Phil Mickelson won again at the weekend. It was something called the Phoenix Waste Management Open. And the Mickelodeon walked up the 18th hole smiling and nodding and giving the thumbs-up to the crowd.

"Fake Phil" some of his fellow pros used to call him. But they are wrong. Of course Mickelson doesn't always feel like smiling at the crowd. Yet he makes the effort. Because Phil, even if he does sometimes make daft statements about tax, has always known that sport is about entertainment - or having a "bunch of funzies" as he once, gruesomely, said.

I think Frank would like the notorious 16th hole at Phoenix where the crowd barracks the players and goes nuts.

Padraig Harrington came to the tee the other day and kicked an American football into the stands.

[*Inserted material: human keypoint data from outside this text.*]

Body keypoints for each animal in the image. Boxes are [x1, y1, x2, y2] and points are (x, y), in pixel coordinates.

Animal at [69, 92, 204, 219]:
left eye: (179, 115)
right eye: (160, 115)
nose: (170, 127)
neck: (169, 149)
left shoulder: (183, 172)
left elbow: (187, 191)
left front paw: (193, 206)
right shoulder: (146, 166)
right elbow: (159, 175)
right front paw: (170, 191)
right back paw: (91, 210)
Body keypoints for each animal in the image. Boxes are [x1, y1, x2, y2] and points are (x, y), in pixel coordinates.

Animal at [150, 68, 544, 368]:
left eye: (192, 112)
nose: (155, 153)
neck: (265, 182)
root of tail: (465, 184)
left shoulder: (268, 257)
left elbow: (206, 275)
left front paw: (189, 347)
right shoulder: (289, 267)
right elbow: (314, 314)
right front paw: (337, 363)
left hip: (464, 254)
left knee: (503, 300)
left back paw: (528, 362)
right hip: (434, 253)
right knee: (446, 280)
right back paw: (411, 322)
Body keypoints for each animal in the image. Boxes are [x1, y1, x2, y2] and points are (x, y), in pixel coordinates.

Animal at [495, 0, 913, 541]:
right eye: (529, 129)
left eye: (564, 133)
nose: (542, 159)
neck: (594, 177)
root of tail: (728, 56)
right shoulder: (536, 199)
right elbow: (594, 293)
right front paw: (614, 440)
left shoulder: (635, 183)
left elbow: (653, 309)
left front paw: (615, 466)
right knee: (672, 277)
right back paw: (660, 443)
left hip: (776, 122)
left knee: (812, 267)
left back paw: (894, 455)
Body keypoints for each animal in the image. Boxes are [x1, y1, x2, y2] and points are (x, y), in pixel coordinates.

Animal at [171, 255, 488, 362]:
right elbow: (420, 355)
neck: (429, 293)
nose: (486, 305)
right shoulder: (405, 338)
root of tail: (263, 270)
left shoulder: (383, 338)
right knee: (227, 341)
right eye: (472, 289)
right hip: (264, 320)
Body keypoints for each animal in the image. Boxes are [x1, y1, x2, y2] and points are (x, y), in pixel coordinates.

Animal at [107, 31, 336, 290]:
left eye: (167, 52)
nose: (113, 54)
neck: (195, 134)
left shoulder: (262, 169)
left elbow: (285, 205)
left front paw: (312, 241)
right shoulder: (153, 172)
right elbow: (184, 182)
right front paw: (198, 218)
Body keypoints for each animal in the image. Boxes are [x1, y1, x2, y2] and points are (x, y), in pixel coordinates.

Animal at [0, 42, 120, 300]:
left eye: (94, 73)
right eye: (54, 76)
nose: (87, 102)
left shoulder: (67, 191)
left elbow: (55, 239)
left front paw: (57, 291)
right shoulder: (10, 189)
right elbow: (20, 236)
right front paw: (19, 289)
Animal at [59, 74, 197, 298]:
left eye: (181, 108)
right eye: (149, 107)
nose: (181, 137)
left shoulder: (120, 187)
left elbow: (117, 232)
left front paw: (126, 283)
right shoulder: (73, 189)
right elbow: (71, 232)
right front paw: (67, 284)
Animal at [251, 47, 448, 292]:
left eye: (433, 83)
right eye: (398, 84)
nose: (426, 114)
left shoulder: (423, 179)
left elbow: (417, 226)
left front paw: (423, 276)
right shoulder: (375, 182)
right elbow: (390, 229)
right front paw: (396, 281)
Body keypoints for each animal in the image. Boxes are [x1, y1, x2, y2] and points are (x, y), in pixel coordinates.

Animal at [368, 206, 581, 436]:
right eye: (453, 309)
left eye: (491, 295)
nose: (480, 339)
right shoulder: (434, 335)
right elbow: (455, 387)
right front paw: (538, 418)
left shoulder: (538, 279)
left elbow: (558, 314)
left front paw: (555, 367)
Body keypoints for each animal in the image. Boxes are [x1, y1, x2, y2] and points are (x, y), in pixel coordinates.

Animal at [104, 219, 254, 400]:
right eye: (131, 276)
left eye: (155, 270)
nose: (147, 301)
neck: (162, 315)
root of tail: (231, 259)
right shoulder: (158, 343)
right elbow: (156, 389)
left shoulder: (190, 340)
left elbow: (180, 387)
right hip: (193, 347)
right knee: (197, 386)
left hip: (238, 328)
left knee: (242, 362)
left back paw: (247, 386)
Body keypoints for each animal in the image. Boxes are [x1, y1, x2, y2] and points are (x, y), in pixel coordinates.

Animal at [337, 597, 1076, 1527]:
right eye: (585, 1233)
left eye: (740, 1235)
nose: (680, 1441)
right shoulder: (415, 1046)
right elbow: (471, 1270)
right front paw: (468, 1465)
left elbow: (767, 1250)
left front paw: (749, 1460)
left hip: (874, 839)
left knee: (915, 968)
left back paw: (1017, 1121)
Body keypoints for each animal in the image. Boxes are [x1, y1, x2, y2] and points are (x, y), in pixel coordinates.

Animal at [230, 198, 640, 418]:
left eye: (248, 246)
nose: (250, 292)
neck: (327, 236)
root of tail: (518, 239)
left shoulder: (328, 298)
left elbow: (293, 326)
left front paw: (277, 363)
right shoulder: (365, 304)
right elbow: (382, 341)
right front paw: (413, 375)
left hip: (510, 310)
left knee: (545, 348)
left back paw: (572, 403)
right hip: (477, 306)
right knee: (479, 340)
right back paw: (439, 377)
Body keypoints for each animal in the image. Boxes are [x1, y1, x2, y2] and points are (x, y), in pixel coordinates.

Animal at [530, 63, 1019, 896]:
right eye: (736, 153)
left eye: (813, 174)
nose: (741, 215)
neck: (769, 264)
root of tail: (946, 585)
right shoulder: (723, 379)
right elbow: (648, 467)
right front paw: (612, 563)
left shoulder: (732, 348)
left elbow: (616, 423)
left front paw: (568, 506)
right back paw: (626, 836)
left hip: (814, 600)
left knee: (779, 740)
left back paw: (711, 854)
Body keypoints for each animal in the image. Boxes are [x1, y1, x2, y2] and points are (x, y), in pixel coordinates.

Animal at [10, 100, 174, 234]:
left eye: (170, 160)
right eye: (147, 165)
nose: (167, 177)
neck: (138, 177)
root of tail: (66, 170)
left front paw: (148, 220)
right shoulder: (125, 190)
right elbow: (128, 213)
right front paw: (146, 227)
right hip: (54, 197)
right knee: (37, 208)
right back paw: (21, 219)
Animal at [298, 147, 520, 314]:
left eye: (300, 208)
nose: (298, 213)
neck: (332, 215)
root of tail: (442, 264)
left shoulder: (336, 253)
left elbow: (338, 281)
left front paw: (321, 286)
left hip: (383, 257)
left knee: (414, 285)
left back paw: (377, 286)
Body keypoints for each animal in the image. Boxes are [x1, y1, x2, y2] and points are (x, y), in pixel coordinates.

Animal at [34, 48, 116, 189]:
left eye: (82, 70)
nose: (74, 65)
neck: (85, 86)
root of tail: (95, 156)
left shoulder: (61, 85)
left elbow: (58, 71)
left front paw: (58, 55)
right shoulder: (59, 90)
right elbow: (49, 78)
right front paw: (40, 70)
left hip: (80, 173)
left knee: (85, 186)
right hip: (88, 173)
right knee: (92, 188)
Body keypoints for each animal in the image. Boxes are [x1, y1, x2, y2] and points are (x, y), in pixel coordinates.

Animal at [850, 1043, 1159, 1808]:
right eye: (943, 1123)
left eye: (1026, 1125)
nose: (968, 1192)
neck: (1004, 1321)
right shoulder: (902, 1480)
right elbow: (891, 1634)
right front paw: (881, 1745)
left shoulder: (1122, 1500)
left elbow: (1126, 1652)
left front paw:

The kicker for the NFL's Arizona Cardinals, Jay Feely - Frank would probably spin an elaborate yarn to call him "Touchy" Feely - so enjoyed watching the shenanigans on TV that he took his boy along the next day.

If Frank had ever gone, he might have turned up and sat in the empty stands at dawn, watching the wondrous sunrise creep over the Arizona mountains and hearing the hum of the crowds in his head, thinking of what had been and might be again.

That was part of the trip for Frank. He wrote of an early morning visit to the Queen's Park Oval in Port-of-Spain, "I get a buzz out of empty, early morning sports fields: I can sit there, all alone with history, and contemplate the deeds that were done when the sun was high in the sky and the crowd was high on the rum and fun and tension.

"I love being alone at an empty Lord's, or at Wembley, or at Wimbledon, or on the Hill in Sydney. Once in America I crept at the crack of dawn under the ropes and into a boxing ring where, later that night, there would be a bloody world championship fight. It was an eerie feeling..."

Frank was full of feeling. So when I go and play footie in the Wanganui Masters this weekend, I will try to remember Frank's wonder at receiving a football one Christmas and subsequent homage to "the leather, sphere, orange, orb, globe, pill, pigskin, bladder, 'thing', cherry, turnip, crimson rambler, fuzz, pea, pellet, puck, bead, aspirin and, finally, dimpled onion".

But who can really live up to Frank?

Still, as the lovely man wrote at the end of his book Another Bloody Day in Paradise ... life goes on.